The young women who lived in David Jr.’s apartment adorned not only themselves but Rio itself. They walked with the assurance that all eyes were upon them.

Page 75 

The hypocrisy of charm. The neurotic machismo that is Brazil. Brazilians respect nothing and no one. Rio is a city of stunning beauty full of tropical Walter Mittys.

Page 182

Everything surrounding me was magnified — the movement of the air, the shadows, the buzz in the overhead electric wires, the chatter of cicadas in the shrubs.

Page 66

Are you crazy? You actually walked into a police station. Christ, you should know better than that by now. Nobody in his right mind talks to the police.

Page 99 

Informally, when José wasn’t otherwise engaged, one of his duties had been to sit at a vacant desk in the newsroom with a telephone receiver glued to his ear and repeatedly tap the disconnect button until he got a telephone line to the outside world. When he heard the right noise — which could take from 5 to 15 minutes or more — he would yell out to a reporter who was trying to make a call: “I have a line.”

Page 230

Secret societies sprang up to dance samba.

Page 112 

From their beginning in March, the student protests had been organized  under a pretense. As the crowd gathered, manifestos would be distributed deploring university budgets, classroom overcrowding, outdated methods of instruction. Banners, prepared in advance, reinforced the manifestos with their own jejune slogans. The demonstration would coalesce. Within minutes educational concerns would be abandoned. Instead speakers would begin to attack the military regime, the crowd would dutifully break into chants and the true face of the protest would appear. The cry was unmistakable — government repression, in all its perfidy, had to go.

Page 20

Seu Gonçalves seemed to know about everybody in Rio and have opinions on many matters of high culture. When I inquired discreetly about his background he directed my attention to a pile of newspapers and leather-bound books sitting on a shelf under the desk. “Reading, miss. Reading can make a nobody a somebody.”

Page 260

What is passion without trust? It is Brazil, where there are fish that walk, trees that wander, birds that fly backward—and where a man can be pardoned for killing his unfaithful wife. It is unorganized sensitivity.  It is sleeping until afternoon without a care. It is transcendent, as if it were love.

Page 71 

Some gas heaters were self-lighting but, unfortunately, not the ones I encountered. These snarling jets scared me because of the way the gas erupted in a smelly fire-clap.  Jaime had told me of his 14-year-old cousin who had been killed in a freak explosion lighting a gas heater for his bath.

Page 109 

They excuse the crime of passion. We don’t.  Maybe it just comes down to that. Did you know that in Brazil a man can kill his unfaithful wife and get acquitted by claiming he did it to clean his honor?

Page 10 

After the first time my father met Sérgio he had warned me: “I’ve seen this play before, Catherine, and so have you.”

Page 112

It was a time measured in excitements: youth, truth, death, prison, repression, censorship, dictatorship, torture, the stripping of political rights, expensive hippie fashion, the cult of the beach, long hair pressed on an ironing board, soul music from the Motor City, music festivals dominated by protest songs, “happenings,” micro-minis, poetry, photography,

one-night stands, robbing banks, armed struggle.

Page 257

Rio de Janeiro, Jan. 21, 1969  UPI—Civil authorities searched with heavy earthmoving machinery today in a canyon near the center of Rio de Janeiro for victims of a landslide that sent 20 slum shacks and their inhabitants plunging down a hillside.

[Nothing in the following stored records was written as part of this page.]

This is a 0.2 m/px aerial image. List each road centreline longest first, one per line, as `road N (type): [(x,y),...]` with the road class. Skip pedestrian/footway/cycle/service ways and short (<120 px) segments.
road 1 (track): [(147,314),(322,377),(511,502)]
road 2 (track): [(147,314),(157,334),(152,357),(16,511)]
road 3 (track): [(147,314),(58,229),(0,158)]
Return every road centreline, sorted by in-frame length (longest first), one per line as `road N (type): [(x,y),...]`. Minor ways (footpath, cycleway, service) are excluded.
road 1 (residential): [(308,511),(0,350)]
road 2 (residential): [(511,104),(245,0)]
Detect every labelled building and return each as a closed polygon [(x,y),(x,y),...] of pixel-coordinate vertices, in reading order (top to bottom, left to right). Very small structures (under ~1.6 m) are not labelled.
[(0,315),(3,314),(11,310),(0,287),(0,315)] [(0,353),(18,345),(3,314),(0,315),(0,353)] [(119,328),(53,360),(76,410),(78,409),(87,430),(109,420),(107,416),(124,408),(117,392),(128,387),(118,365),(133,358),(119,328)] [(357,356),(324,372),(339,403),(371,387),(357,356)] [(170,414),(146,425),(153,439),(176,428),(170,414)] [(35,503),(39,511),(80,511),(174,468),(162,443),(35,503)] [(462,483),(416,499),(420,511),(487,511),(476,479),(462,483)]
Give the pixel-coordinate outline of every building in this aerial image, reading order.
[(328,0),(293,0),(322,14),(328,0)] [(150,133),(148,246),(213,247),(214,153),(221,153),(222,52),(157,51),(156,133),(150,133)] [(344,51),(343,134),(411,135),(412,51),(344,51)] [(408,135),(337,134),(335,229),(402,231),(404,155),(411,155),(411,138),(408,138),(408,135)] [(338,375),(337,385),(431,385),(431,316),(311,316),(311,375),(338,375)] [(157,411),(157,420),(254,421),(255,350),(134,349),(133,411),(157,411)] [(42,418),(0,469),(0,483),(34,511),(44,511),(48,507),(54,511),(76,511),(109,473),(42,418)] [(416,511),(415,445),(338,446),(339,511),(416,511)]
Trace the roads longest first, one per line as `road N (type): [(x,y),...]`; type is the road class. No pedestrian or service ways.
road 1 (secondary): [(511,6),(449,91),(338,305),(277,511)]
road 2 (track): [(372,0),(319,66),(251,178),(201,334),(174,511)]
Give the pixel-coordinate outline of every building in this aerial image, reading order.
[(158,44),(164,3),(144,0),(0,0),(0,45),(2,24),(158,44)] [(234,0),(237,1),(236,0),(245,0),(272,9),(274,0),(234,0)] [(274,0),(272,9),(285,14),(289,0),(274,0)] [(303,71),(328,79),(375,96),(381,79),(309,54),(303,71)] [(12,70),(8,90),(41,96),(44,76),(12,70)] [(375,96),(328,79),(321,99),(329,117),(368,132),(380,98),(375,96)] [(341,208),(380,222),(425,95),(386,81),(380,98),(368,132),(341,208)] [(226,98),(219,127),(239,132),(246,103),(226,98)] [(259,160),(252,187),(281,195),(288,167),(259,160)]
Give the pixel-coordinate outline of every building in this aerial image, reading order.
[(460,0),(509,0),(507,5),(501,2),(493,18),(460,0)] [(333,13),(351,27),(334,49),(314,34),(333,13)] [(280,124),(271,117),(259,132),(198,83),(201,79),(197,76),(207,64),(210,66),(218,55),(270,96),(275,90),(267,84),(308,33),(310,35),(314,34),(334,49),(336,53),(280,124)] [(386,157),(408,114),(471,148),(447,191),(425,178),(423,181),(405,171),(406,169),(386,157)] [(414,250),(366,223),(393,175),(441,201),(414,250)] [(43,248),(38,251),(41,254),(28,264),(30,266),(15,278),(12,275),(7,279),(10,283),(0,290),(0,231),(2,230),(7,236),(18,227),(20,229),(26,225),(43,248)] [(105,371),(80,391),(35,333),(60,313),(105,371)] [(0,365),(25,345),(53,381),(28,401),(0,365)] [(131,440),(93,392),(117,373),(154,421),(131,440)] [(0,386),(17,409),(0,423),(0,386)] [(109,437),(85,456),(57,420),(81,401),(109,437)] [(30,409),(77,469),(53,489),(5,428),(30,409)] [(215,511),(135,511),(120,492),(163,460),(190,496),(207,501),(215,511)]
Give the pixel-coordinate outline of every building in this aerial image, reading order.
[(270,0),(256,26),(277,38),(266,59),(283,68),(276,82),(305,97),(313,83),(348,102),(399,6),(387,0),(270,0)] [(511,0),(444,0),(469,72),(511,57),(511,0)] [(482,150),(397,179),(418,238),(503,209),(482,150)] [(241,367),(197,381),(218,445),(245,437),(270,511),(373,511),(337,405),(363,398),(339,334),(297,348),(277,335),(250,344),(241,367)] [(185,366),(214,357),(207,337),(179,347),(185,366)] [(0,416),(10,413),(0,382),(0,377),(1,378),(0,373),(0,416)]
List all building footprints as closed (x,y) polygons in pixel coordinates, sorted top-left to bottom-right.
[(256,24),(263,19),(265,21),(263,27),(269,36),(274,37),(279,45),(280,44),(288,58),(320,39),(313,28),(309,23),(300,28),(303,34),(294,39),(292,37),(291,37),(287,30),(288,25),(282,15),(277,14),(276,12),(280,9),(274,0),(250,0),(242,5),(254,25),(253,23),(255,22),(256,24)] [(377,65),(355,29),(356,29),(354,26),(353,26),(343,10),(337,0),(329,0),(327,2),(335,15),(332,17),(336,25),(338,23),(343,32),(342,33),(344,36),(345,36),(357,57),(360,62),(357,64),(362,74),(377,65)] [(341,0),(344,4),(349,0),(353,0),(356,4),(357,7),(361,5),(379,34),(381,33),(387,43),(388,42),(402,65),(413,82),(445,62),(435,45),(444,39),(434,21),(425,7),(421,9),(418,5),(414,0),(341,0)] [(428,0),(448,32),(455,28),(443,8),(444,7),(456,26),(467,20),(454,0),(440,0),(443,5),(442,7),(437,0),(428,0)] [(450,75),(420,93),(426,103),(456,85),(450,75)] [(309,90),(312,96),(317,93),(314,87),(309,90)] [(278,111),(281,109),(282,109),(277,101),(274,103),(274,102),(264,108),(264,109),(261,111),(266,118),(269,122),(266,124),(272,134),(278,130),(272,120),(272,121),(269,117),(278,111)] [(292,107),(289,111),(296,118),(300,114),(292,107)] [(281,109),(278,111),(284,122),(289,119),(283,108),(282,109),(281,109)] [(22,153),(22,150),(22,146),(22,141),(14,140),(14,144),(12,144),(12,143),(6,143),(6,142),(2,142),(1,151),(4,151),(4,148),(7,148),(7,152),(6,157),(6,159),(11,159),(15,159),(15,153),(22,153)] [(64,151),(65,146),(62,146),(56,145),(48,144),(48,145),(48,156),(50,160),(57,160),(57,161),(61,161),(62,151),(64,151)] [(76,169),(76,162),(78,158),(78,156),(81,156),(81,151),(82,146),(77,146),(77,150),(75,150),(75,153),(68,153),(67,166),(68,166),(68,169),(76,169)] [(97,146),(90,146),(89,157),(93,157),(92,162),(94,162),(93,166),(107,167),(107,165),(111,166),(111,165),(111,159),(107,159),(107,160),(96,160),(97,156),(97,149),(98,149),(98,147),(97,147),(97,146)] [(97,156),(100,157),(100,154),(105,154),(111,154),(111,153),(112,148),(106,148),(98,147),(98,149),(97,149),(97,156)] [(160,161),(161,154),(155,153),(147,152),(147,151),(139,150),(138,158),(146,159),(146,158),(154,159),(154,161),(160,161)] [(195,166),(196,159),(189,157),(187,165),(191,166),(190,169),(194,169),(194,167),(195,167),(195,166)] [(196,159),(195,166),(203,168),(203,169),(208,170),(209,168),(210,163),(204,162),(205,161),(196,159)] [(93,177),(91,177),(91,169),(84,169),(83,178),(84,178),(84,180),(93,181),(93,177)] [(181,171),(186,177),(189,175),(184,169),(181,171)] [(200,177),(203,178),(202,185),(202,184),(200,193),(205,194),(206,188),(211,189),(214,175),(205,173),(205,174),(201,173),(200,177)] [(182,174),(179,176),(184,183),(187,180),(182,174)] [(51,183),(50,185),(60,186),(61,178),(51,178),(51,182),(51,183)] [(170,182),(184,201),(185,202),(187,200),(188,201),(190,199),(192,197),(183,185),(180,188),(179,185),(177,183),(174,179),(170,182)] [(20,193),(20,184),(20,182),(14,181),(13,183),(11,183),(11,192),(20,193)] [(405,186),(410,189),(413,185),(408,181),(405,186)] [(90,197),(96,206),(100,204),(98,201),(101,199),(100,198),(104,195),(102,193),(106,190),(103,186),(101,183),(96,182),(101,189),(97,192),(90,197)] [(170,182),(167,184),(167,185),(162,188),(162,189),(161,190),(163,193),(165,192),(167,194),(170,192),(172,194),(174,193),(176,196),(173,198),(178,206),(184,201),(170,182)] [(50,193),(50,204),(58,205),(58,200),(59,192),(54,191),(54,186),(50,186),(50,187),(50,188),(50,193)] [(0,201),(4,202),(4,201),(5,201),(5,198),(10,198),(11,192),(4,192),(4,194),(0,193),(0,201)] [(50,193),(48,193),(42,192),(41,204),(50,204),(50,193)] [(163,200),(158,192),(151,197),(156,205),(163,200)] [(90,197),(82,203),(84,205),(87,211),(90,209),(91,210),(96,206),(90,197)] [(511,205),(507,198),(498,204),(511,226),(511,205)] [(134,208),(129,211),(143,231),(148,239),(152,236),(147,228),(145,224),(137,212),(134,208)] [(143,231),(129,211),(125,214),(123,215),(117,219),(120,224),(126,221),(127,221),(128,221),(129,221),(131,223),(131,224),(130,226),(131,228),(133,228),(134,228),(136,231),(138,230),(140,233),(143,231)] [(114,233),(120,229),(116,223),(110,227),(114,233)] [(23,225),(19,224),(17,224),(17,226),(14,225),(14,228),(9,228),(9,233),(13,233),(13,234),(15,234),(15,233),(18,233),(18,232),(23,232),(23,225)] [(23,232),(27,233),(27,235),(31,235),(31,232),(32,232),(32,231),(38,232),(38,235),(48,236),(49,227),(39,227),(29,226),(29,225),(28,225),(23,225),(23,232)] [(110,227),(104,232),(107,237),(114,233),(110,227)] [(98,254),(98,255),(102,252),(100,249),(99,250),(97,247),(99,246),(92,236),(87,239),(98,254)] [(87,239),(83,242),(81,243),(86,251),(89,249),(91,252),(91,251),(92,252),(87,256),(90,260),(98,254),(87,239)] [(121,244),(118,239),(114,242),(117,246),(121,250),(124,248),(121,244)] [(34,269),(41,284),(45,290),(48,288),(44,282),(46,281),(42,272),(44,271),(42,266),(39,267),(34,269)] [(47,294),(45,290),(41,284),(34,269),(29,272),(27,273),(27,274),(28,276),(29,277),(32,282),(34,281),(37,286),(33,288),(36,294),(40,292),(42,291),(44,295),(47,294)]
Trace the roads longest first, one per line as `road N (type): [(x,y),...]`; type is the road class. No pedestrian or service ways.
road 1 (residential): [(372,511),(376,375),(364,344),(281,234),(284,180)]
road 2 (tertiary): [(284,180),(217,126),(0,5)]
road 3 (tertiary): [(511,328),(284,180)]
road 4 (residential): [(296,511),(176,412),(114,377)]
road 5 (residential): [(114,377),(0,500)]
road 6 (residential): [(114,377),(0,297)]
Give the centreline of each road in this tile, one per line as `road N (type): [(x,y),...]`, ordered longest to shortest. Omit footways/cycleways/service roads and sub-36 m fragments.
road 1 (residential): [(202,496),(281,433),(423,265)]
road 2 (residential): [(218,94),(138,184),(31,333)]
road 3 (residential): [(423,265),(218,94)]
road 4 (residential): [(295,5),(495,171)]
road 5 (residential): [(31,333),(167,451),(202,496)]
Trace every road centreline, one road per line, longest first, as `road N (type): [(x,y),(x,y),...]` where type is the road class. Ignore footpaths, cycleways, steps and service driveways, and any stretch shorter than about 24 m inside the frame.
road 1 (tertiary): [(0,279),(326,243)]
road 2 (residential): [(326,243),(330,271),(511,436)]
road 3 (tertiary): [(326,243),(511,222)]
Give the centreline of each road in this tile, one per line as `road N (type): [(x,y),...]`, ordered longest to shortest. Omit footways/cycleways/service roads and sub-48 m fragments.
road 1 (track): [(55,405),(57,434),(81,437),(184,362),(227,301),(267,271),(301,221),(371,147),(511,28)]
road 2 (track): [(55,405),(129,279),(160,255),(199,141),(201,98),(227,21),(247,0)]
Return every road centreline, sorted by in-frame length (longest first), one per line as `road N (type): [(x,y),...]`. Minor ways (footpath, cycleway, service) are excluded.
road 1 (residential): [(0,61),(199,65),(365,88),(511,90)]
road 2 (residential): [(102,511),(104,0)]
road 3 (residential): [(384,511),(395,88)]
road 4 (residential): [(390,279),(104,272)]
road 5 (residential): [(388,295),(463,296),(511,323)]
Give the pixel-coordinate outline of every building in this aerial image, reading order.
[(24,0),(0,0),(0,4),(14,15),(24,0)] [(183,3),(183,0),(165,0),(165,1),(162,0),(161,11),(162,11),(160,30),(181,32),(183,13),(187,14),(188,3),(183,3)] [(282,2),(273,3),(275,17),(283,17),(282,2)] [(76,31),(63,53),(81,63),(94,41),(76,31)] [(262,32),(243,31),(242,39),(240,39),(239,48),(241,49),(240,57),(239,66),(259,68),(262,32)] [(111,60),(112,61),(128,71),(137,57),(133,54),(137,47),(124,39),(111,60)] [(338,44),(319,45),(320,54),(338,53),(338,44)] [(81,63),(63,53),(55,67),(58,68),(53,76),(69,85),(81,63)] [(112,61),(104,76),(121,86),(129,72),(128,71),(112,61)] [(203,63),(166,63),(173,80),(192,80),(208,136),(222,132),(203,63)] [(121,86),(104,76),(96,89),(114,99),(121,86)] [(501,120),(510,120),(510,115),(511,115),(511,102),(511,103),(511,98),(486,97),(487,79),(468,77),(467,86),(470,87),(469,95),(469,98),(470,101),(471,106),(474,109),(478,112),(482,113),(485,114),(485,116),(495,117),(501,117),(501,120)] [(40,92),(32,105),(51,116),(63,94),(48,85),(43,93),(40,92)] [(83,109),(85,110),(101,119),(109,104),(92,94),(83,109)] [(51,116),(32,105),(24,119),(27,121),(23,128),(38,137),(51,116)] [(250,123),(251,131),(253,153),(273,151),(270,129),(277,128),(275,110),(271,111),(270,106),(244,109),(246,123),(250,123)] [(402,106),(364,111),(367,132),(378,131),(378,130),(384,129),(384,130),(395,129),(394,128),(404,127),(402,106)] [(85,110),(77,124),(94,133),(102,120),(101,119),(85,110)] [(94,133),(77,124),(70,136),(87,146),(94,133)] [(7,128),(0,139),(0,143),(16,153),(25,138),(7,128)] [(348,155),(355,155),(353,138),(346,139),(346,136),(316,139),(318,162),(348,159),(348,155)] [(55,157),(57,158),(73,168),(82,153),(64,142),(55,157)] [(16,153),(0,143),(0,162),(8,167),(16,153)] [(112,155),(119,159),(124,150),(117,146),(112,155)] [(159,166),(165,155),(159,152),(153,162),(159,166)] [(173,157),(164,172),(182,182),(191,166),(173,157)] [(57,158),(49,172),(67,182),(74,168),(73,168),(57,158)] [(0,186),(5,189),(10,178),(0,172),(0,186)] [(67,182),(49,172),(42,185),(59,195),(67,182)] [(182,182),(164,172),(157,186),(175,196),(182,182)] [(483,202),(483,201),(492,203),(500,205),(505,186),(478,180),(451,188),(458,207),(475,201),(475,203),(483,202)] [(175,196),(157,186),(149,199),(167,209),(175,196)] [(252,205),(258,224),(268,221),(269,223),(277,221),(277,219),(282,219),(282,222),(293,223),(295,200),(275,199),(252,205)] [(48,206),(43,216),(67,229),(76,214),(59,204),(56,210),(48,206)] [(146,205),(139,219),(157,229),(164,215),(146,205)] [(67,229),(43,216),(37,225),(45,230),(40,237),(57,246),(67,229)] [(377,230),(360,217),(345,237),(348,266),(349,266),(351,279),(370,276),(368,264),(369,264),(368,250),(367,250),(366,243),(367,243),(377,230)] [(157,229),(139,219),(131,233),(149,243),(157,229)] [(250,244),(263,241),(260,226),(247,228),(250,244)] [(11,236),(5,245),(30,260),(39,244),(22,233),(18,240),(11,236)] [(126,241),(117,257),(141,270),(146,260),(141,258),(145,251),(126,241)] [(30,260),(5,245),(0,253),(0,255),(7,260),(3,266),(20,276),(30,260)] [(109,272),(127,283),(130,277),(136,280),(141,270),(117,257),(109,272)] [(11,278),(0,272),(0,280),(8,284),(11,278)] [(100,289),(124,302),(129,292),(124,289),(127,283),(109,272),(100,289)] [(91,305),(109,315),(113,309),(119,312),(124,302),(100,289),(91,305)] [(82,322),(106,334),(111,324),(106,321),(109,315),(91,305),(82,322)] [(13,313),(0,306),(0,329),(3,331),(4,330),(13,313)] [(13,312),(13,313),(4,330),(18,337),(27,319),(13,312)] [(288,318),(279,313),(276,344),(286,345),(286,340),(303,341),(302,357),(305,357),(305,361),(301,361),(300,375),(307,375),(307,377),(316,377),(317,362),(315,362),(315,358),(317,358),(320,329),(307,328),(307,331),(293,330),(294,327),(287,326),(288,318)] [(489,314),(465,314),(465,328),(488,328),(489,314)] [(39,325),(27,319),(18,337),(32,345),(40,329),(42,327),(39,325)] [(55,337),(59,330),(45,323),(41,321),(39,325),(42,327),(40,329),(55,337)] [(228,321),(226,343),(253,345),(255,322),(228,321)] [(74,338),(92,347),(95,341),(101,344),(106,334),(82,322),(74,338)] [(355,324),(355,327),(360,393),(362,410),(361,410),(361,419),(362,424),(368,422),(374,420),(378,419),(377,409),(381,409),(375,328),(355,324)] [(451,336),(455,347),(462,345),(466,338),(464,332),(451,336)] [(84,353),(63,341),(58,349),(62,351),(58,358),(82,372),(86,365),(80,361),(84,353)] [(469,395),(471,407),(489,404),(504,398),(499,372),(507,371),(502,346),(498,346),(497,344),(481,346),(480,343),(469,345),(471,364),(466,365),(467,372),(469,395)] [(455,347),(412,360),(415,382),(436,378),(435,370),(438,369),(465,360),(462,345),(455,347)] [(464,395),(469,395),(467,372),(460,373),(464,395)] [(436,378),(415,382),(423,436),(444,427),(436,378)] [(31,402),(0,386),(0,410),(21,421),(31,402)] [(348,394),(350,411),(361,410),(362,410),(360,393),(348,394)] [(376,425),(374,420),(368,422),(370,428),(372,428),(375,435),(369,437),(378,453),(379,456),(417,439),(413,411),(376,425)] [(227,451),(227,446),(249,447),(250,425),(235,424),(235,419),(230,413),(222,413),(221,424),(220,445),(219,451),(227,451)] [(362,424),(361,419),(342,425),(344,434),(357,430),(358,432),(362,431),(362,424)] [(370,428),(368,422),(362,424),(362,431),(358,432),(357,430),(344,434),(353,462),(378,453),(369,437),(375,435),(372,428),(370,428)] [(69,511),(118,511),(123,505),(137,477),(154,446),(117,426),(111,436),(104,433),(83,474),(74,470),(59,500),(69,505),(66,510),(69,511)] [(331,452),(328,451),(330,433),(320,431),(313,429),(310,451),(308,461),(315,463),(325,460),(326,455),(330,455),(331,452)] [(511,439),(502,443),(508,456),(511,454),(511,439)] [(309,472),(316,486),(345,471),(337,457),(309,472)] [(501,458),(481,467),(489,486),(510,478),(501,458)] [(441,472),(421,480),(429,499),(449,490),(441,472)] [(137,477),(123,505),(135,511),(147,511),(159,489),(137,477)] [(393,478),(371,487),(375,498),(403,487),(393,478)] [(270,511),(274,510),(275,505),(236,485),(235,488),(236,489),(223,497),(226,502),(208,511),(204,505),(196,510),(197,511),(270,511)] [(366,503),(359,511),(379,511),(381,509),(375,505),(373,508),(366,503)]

The bodies of eight persons, including four children, have been recovered. The authorities estimate that 40 to 70 more are missing. The inhabitants of the other 140 crude homes perched above the abyss have been evacuated to safer ground.

The slum, called Favela of My Loves, is on an outcropping of rock overlooking the central railway station and the War Ministry in the center of the city. The oldest hillside slum in Rio de Janeiro, it gave its name — favela (a kind of wild flower) — to the dozens of similar shantytowns that dot the city.

Jorge dos Santos Generoso, an inhabitant of Favela of My Loves, was brushing his teeth when the earth collapsed.  “It sounded like a gunshot,” he said, “and then everything was falling.” He watched the home of his sister and her eight children go over the brink.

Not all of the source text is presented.